One of the first things that you will notice about a stock is what is a composite number? It may be a number that you have seen before in a chart, but you will also see it on stock quotes. In fact, the term “composite number” was probably coined in 1997 by an expert on equities, Dr. Price. It defines any number where all the digits can be multiplied without reducing the total number to one. It is a common feature on graphs of price changes, especially those that show the stock price versus a time scale.

All the prime number independent natural numbers that aren’t prime numbers are composite numbers because they can be multiplied by more than one prime number. For instance, 6 is prime number wise because it can be multiplied by 5, 1 and 3, like: 6(p) + 3(q) = 10. Similarly, the prime factors from each prime number are: I – 1, o – infinity, sigma – one, at – times the next prime number, e – the next prime number. These factors are used as a basis to determine what is a composite number when adding these prime numbers together. The result is a composite number that has a repeating pattern.

A composite number that has a repeating pattern and is a prime factorised number is called a “positive integers”. Positive integers are the largest numbers that have no repeating patterns. What is a composite number with a positive integers component can also be called a “negative integers” because they have a repeating pattern, but the largest number that doesn’t have a repeating pattern to it is called a “zero” because it has no prime factors to multiply. So, we have one type of what is a composite number and another type of what is a prime number.

The first factor of what is a composite number is the number of prime numbers that make up the composite. This is actually not a hard and fast rule because many composite numbers have as many prime numbers as there are positive integers or as many negative integers as there are prime numbers. For instance, the number 13 is a composite number that has one prime number and one negative numeral. Therefore, the prime factors from this prime number and this negative numeral will have to be different in order to come up with a prime factorised number. There are no hard and fast rules for what is a composite number with prime factors and a negative numeral.

The second factor is the size of the number.
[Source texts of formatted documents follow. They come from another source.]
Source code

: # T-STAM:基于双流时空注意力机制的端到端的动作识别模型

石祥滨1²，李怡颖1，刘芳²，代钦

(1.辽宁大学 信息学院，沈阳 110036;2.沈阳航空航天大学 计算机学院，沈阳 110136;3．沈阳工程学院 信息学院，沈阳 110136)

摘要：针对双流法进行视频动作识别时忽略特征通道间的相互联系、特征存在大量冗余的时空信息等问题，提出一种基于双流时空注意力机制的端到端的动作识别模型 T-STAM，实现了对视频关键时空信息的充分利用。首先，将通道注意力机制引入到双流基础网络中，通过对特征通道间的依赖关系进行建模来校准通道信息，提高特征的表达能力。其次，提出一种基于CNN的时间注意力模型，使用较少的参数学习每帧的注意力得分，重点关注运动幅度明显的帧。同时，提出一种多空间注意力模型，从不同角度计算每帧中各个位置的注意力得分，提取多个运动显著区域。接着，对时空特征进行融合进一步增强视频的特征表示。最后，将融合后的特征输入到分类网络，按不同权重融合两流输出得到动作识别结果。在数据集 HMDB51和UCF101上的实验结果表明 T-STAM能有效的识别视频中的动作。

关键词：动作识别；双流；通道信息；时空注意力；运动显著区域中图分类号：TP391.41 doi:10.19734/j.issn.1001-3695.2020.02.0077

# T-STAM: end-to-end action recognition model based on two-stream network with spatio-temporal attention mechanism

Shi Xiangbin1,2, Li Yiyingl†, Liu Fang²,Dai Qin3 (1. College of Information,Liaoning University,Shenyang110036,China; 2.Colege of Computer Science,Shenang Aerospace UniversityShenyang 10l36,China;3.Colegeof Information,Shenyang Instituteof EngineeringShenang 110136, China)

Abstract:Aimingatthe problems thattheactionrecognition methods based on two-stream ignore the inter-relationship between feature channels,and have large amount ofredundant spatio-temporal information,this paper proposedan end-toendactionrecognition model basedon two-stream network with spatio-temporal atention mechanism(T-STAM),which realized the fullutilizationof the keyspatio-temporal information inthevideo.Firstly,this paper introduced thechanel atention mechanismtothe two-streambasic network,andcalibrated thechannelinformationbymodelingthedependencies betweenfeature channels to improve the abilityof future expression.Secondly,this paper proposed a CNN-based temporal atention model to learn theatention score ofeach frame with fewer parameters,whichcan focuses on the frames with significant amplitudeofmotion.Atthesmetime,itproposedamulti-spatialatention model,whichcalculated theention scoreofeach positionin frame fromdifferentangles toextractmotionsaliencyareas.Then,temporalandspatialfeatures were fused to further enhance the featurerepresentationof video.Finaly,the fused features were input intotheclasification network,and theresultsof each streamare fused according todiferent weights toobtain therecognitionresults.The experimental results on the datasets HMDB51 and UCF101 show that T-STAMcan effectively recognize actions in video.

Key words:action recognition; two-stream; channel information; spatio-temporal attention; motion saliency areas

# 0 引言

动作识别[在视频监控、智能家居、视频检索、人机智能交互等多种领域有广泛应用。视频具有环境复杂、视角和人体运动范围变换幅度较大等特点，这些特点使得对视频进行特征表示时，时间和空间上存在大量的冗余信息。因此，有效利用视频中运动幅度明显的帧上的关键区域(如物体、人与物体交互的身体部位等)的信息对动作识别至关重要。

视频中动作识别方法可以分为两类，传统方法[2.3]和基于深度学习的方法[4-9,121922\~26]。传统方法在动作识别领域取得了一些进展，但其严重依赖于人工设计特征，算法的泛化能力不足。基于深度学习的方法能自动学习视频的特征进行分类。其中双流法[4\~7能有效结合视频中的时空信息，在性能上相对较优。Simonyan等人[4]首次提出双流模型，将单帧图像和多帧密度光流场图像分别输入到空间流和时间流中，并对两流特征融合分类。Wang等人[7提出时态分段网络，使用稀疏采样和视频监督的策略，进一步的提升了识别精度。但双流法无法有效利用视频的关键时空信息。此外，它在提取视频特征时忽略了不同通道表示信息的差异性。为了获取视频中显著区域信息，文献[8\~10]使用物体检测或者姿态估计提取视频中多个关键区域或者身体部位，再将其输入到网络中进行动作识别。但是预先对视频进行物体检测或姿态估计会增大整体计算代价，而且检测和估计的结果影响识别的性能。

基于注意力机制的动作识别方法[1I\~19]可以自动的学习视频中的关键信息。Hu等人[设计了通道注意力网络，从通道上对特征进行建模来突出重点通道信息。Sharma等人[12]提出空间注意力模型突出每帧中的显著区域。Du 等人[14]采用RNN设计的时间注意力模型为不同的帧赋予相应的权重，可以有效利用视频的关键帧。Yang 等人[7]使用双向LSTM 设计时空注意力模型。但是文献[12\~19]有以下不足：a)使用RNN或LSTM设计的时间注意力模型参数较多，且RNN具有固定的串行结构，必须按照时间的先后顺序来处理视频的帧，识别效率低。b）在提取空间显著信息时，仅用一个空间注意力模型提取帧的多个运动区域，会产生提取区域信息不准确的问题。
If the size of the number is a big one like say a hundred, then the factor that makes them composite will have to be a bigger number. In other words, it will be easier for what is a composite number to be divisible. If the size of the number is a small one, like say a ten, then the factor that makes them composite will have to be a smaller number.

The third factor that makes a number divisable by what is a composite number is if the prime factors of the number are all positive integers. In other words, if the numbers are all positive, then there is only one divisor that can make the number divisable by what is a composite number. In the case where the number is a sum, then the factor that makes the numbers sum to a positive number is the size of the numbers themselves, multiplied together. So, the larger the numbers get, the smaller the divisors get. So, it doesn’t matter if the numbers are positive or not, if they are too small to get a prime factorize, then they will be divisable by what is a composite number anyway.

The fourth factor that will affect what is a composite number is if the factors of a prime number are all primes. Then again, if the factors are all primes, then the size of the number that makes the divisor will have to be a relatively prime number as well. So, it doesn’t matter if the prime number is a large one, if the size of the prime number that makes the divisor is a relatively prime number, then the divisable number will be divisible by what is a composite number anyway.

So, it isn’t that difficult to identify prime numbers if you study how composite numbers work. All in all, there aren’t that many factors that will affect what is a composite number. So, the only factors that you really need to know about are the size of the numbers and their primes, which should be fairly simple.